Quoted passage ▸

SECURITIES AND EXCHANGE COMMISSION

Washington, D.C. 20549

 

FORM 8-K

 

CURRENT REPORT

Pursuant to Section 13 or 15(d) of the Securities Exchange Act of 1934

 

December 4, 2015 (December 1, 2015)

Date of Report (Date of earliest event reported)

 

MAM SOFTWARE GROUP, INC.

(Exact name of registrant as specified in its charter)

 

Delaware 000-27083 84-1108035

(State or other jurisdiction

of incorporation)

(Commission File No.)

(IRS Employer

Identification No.)

 

Maple Park, Maple Court, Tankersley, Barnsley, U.K.

(Address of principal executive offices)

 

Registrant’s telephone number, including area code: 011 44 124 431 1794

 

Check the appropriate box below if the Form 8-K filing is intended to simultaneously satisfy the filing obligations of the registrant under any of the following provisions (see General Instruction A.2. below):

 

¨Written communications pursuant to Rule 425 under the Securities Act (17 CFR 230.425)

 

¨Soliciting material pursuant to Rule 14a-12 under the Exchange Act (17 CFR 240.14a-12)

 

¨Pre-commencement communications pursuant to Rule 14d-2(b) under the Exchange Act (17 CFR 240.14d-2(b))

 

¨Pre-commencement communications pursuant to Rule 13e-4(c) under the Exchange Act (17 CFR 240.13e-4(c))

 

   

 

  

Item 1.01. Entry into a Material Definitive Agreement.

 

Pursuant to its Schedule TO filed with the Securities and Exchange Commission (the “SEC” or “Commission”) on November 2, 2015, MAM Software Group, Inc. (“we,” “our,” “us,” or the “Company”) disclosed its intention to enter into a credit facility (the “Credit Facility”) with JPMorgan Chase Bank, N.A. (“JPMorgan”) as described below.

 

Credit Facility

 

On December 1, 2015, we, as borrower, entered into the Credit Facility with JPMorgan, as lender. The agreements comprising the Credit Facility (collectively, the “Agreements”), included a credit agreement (the “Credit Agreement”), a revolving credit note (the “Revolving Note”) and a term note (the “Term Note”), are summarized below. Prior to the entry into the Agreements, there was no material relationship between the Company and JPMorgan, other than with respect to the material agreements described herein.

 

Credit Agreement and Revolving Note. Pursuant to the terms of the Credit Agreement and the Revolving Note (collectively, the “Revolving Credit Facility”), revolving loans are available to us from December 1, 2015 (the “Closing Date”), through December 1, 2018 (the “Maturity Date”), unless the revolving credit commitment has been reduced to zero or terminated, in each case in accordance with the terms of the Credit Facility. The Revolving Credit Facility provides for a revolving credit commitment of an initial amount up to $2,500,000 (“Revolving Credit Commitment”), which is subject to adjustment as provided for in the Credit Agreement.

[Dataset entries]
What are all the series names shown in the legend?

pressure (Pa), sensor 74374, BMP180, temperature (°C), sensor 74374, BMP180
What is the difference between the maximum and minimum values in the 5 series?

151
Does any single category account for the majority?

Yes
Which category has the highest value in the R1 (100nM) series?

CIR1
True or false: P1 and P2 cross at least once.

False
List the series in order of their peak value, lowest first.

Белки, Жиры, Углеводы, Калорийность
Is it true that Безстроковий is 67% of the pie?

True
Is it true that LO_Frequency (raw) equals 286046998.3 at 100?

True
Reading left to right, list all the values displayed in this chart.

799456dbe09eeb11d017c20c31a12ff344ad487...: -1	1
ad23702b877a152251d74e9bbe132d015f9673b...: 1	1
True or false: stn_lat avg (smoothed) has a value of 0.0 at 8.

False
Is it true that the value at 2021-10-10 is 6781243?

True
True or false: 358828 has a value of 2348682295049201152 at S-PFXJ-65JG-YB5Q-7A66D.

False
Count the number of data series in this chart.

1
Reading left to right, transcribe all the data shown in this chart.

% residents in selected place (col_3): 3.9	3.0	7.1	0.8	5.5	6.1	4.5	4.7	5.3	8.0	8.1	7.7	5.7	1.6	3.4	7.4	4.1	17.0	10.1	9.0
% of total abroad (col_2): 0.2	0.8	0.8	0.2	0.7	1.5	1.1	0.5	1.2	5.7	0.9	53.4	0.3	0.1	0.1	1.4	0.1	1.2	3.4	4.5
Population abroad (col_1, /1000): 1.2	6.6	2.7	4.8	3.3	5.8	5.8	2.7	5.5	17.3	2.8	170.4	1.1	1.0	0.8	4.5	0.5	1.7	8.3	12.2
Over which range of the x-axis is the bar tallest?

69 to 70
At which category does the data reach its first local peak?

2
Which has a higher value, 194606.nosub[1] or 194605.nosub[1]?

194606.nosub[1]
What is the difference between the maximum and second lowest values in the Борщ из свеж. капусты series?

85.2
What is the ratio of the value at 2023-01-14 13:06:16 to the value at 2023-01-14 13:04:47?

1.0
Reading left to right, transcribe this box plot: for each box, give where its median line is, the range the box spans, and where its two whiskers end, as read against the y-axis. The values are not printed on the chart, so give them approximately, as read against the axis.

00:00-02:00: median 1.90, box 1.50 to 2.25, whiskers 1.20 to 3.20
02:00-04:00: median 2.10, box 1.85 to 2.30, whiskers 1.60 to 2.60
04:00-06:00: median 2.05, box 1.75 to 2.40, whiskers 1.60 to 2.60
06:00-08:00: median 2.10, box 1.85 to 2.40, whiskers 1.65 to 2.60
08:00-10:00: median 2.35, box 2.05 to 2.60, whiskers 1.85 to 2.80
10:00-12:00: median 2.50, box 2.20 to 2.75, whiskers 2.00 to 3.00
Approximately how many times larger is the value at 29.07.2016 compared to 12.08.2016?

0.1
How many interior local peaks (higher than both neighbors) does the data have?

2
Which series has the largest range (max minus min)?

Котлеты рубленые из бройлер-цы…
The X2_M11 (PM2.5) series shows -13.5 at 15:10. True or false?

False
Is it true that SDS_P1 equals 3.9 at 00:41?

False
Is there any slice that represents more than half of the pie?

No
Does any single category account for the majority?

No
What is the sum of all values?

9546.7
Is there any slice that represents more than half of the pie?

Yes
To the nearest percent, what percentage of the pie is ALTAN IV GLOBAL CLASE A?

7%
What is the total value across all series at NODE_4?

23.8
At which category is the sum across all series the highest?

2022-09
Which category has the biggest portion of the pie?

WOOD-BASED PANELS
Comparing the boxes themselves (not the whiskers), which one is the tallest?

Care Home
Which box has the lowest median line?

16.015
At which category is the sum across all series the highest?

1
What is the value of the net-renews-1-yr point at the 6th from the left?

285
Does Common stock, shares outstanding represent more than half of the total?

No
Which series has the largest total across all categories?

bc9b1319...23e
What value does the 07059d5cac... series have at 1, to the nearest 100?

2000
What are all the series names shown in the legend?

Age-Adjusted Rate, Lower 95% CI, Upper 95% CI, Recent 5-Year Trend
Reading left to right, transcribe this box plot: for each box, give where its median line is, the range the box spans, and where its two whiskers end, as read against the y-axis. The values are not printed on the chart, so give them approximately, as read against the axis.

Required action 1 ▸ According to the MAM Software Group 8-K filing, what could keep revolving loans from remaining available through December 1, 2018? Explain in one to three sentences.
Required action 2 ▸ Write the next portion of the MAM Software Group 8-K filing, picking up after its last sentence.

Response 1 ▸ Revolving loans are available from the Closing Date, December 1, 2015, through the Maturity Date, December 1, 2018. That availability ends early only if the revolving credit commitment has been reduced to zero or terminated, in either case under the terms of the Credit Facility.

Response 2 ▸
Pursuant to the Credit Agreement, we ordinarily have the option to select between two types of borrowings with the applicable interest rate based on a spread over the London interbank offered rate (each, a “Eurodollar Borrowing”) or the Lender’s prime rate (each, a “CBFR Borrowing”), as such interest rate may be adjusted in accordance with the applicable total leverage ratio at the time of each borrowing, as defined in the Credit Agreement.

 

We have the option to prepay the principal balance of the Revolving Note in whole or in part at any time. In the event that we elect to prepay a Eurodollar Borrowing, we will be required to: (a) provide three days’ prior written notice and (b) compensate the Lender for loss, reasonable cost, and expense associated therewith. In the event that we elect to prepay a CBFR Borrowing, we will be required to provide one day’s written notice.

 

The Credit Agreement contains customary affirmative and negative covenants, including maximum limits for capital expenditures per fiscal year, and leverage ratios, late charges, default interest rates, and default and remedy provisions.

 

The Credit Agreement and Term Note. Pursuant to the terms of the Credit Agreement, JPMorgan on the Closing Date extended to us a term loan (the “Term Loan”) in the principal amount of $9,500,000 that was evidenced by the Term Note issued on the Closing Date. The Term Loan is a one-time loan, and unlike the Credit Facility, the principal amount is not available for re-borrowing.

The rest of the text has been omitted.